(Data for this exercise Opens)

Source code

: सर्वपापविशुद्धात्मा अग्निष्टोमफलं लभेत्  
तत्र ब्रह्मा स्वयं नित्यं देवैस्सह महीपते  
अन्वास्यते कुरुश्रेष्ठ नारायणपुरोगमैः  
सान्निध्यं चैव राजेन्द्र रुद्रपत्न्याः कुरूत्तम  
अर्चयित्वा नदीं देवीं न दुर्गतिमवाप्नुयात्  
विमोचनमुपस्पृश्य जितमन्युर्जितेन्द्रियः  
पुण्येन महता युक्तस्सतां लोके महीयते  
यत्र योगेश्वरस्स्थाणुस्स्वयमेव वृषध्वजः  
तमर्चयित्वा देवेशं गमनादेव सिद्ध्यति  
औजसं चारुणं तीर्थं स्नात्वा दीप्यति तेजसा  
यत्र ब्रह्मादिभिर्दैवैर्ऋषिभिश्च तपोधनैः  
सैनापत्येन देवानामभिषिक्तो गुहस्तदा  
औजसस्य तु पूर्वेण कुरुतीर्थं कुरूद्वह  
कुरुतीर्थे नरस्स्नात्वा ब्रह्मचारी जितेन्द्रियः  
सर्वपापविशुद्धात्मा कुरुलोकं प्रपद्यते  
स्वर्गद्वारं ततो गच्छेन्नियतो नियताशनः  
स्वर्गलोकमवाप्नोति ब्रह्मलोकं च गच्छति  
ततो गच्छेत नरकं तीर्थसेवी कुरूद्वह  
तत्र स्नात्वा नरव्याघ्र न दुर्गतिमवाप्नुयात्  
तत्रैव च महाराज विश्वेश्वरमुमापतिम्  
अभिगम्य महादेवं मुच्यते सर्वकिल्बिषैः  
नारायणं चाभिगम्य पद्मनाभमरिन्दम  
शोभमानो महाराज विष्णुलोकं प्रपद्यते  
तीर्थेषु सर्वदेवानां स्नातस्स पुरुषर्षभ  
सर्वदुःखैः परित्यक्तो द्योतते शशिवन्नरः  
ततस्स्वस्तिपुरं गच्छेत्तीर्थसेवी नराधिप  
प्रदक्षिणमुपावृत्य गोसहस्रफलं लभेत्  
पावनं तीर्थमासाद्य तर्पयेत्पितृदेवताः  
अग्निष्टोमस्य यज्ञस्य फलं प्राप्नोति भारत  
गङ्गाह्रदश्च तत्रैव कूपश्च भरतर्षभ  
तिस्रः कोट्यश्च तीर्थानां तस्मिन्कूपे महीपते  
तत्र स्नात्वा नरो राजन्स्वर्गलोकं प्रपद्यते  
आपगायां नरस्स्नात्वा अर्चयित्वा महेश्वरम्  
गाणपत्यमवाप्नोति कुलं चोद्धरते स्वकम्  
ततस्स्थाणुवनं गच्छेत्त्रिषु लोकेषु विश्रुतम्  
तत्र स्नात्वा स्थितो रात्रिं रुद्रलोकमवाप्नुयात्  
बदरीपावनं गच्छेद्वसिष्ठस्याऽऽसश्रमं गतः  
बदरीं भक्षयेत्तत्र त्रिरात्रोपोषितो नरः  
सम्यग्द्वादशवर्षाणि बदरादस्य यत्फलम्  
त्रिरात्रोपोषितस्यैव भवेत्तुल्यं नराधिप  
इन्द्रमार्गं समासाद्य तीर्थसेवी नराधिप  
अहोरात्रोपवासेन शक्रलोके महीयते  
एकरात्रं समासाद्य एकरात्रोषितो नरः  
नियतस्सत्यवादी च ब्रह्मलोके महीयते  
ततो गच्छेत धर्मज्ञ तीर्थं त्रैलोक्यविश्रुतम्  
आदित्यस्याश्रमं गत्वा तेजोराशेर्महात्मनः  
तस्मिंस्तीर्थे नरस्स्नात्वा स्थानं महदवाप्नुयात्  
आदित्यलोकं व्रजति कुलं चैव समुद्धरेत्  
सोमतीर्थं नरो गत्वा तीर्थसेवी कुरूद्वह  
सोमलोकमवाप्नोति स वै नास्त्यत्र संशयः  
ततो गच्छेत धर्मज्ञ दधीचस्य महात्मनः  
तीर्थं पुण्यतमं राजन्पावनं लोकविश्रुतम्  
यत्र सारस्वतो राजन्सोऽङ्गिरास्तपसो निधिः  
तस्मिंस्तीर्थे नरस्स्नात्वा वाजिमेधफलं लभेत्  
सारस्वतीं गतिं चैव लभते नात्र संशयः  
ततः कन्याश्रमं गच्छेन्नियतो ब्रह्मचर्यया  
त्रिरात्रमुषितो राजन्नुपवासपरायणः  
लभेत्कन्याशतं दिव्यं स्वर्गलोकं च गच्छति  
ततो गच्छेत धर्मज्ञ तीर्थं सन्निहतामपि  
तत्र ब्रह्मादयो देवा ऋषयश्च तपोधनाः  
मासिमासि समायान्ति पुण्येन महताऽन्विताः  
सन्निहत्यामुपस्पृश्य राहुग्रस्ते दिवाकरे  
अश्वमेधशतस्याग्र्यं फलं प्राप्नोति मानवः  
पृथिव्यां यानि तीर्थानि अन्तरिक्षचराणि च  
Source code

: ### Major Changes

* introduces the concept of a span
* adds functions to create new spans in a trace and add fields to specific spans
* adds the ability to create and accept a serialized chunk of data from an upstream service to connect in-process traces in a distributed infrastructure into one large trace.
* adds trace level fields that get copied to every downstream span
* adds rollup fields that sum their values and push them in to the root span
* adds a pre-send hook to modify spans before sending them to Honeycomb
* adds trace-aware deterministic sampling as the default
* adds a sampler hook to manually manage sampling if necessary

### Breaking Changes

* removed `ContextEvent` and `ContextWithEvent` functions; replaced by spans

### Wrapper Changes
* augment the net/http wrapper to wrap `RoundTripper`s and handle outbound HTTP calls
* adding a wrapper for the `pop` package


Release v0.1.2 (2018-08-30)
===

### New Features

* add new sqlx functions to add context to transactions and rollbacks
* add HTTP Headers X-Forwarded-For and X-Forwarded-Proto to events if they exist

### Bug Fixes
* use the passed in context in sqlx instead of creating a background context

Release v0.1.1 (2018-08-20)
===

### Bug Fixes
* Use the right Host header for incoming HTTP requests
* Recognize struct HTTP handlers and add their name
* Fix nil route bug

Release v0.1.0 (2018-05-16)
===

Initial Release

(Data for this exercise Closes)

*Task objective*
The answer must be an exact copy of every entry.

*Exercise answer*
Source code

: सर्वपापविशुद्धात्मा अग्निष्टोमफलं लभेत्  
तत्र ब्रह्मा स्वयं नित्यं देवैस्सह महीपते  
अन्वास्यते कुरुश्रेष्ठ नारायणपुरोगमैः  
सान्निध्यं चैव राजेन्द्र रुद्रपत्न्याः कुरूत्तम  
अर्चयित्वा नदीं देवीं न दुर्गतिमवाप्नुयात्  
विमोचनमुपस्पृश्य जितमन्युर्जितेन्द्रियः  
पुण्येन महता युक्तस्सतां लोके महीयते  
यत्र योगेश्वरस्स्थाणुस्स्वयमेव वृषध्वजः  
तमर्चयित्वा देवेशं गमनादेव सिद्ध्यति  
औजसं चारुणं तीर्थं स्नात्वा दीप्यति तेजसा  
यत्र ब्रह्मादिभिर्दैवैर्ऋषिभिश्च तपोधनैः  
सैनापत्येन देवानामभिषिक्तो गुहस्तदा  
औजसस्य तु पूर्वेण कुरुतीर्थं कुरूद्वह  
कुरुतीर्थे नरस्स्नात्वा ब्रह्मचारी जितेन्द्रियः  
सर्वपापविशुद्धात्मा कुरुलोकं प्रपद्यते  
स्वर्गद्वारं ततो गच्छेन्नियतो नियताशनः  
स्वर्गलोकमवाप्नोति ब्रह्मलोकं च गच्छति  
ततो गच्छेत नरकं तीर्थसेवी कुरूद्वह  
तत्र स्नात्वा नरव्याघ्र न दुर्गतिमवाप्नुयात्  
तत्रैव च महाराज विश्वेश्वरमुमापतिम्  
अभिगम्य महादेवं मुच्यते सर्वकिल्बिषैः  
नारायणं चाभिगम्य पद्मनाभमरिन्दम  
शोभमानो महाराज विष्णुलोकं प्रपद्यते  
तीर्थेषु सर्वदेवानां स्नातस्स पुरुषर्षभ  
सर्वदुःखैः परित्यक्तो द्योतते शशिवन्नरः  
ततस्स्वस्तिपुरं गच्छेत्तीर्थसेवी नराधिप  
प्रदक्षिणमुपावृत्य गोसहस्रफलं लभेत्  
पावनं तीर्थमासाद्य तर्पयेत्पितृदेवताः  
अग्निष्टोमस्य यज्ञस्य फलं प्राप्नोति भारत  
गङ्गाह्रदश्च तत्रैव कूपश्च भरतर्षभ  
तिस्रः कोट्यश्च तीर्थानां तस्मिन्कूपे महीपते  
तत्र स्नात्वा नरो राजन्स्वर्गलोकं प्रपद्यते  
आपगायां नरस्स्नात्वा अर्चयित्वा महेश्वरम्  
गाणपत्यमवाप्नोति कुलं चोद्धरते स्वकम्  
ततस्स्थाणुवनं गच्छेत्त्रिषु लोकेषु विश्रुतम्  
तत्र स्नात्वा स्थितो रात्रिं रुद्रलोकमवाप्नुयात्  
बदरीपावनं गच्छेद्वसिष्ठस्याऽऽसश्रमं गतः  
बदरीं भक्षयेत्तत्र त्रिरात्रोपोषितो नरः  
सम्यग्द्वादशवर्षाणि बदरादस्य यत्फलम्  
त्रिरात्रोपोषितस्यैव भवेत्तुल्यं नराधिप  
इन्द्रमार्गं समासाद्य तीर्थसेवी नराधिप  
अहोरात्रोपवासेन शक्रलोके महीयते  
एकरात्रं समासाद्य एकरात्रोषितो नरः  
नियतस्सत्यवादी च ब्रह्मलोके महीयते  
ततो गच्छेत धर्मज्ञ तीर्थं त्रैलोक्यविश्रुतम्  
आदित्यस्याश्रमं गत्वा तेजोराशेर्महात्मनः  
तस्मिंस्तीर्थे नरस्स्नात्वा स्थानं महदवाप्नुयात्  
आदित्यलोकं व्रजति कुलं चैव समुद्धरेत्  
सोमतीर्थं नरो गत्वा तीर्थसेवी कुरूद्वह  
सोमलोकमवाप्नोति स वै नास्त्यत्र संशयः  
ततो गच्छेत धर्मज्ञ दधीचस्य महात्मनः  
तीर्थं पुण्यतमं राजन्पावनं लोकविश्रुतम्  
यत्र सारस्वतो राजन्सोऽङ्गिरास्तपसो निधिः  
तस्मिंस्तीर्थे नरस्स्नात्वा वाजिमेधफलं लभेत्  
सारस्वतीं गतिं चैव लभते नात्र संशयः  
ततः कन्याश्रमं गच्छेन्नियतो ब्रह्मचर्यया  
त्रिरात्रमुषितो राजन्नुपवासपरायणः  
लभेत्कन्याशतं दिव्यं स्वर्गलोकं च गच्छति  
ततो गच्छेत धर्मज्ञ तीर्थं सन्निहतामपि  
तत्र ब्रह्मादयो देवा ऋषयश्च तपोधनाः  
मासिमासि समायान्ति पुण्येन महताऽन्विताः  
सन्निहत्यामुपस्पृश्य राहुग्रस्ते दिवाकरे  
अश्वमेधशतस्याग्र्यं फलं प्राप्नोति मानवः  
पृथिव्यां यानि तीर्थानि अन्तरिक्षचराणि च  
Source code

: ### Major Changes

* introduces the concept of a span
* adds functions to create new spans in a trace and add fields to specific spans
* adds the ability to create and accept a serialized chunk of data from an upstream service to connect in-process traces in a distributed infrastructure into one large trace.
* adds trace level fields that get copied to every downstream span
* adds rollup fields that sum their values and push them in to the root span
* adds a pre-send hook to modify spans before sending them to Honeycomb
* adds trace-aware deterministic sampling as the default
* adds a sampler hook to manually manage sampling if necessary

### Breaking Changes

* removed `ContextEvent` and `ContextWithEvent` functions; replaced by spans

### Wrapper Changes
* augment the net/http wrapper to wrap `RoundTripper`s and handle outbound HTTP calls
* adding a wrapper for the `pop` package


Release v0.1.2 (2018-08-30)
===

### New Features

* add new sqlx functions to add context to transactions and rollbacks
* add HTTP Headers X-Forwarded-For and X-Forwarded-Proto to events if they exist

### Bug Fixes
* use the passed in context in sqlx instead of creating a background context

Release v0.1.1 (2018-08-20)
===

### Bug Fixes
* Use the right Host header for incoming HTTP requests
* Recognize struct HTTP handlers and add their name
* Fix nil route bug

Release v0.1.0 (2018-05-16)
===

Initial Release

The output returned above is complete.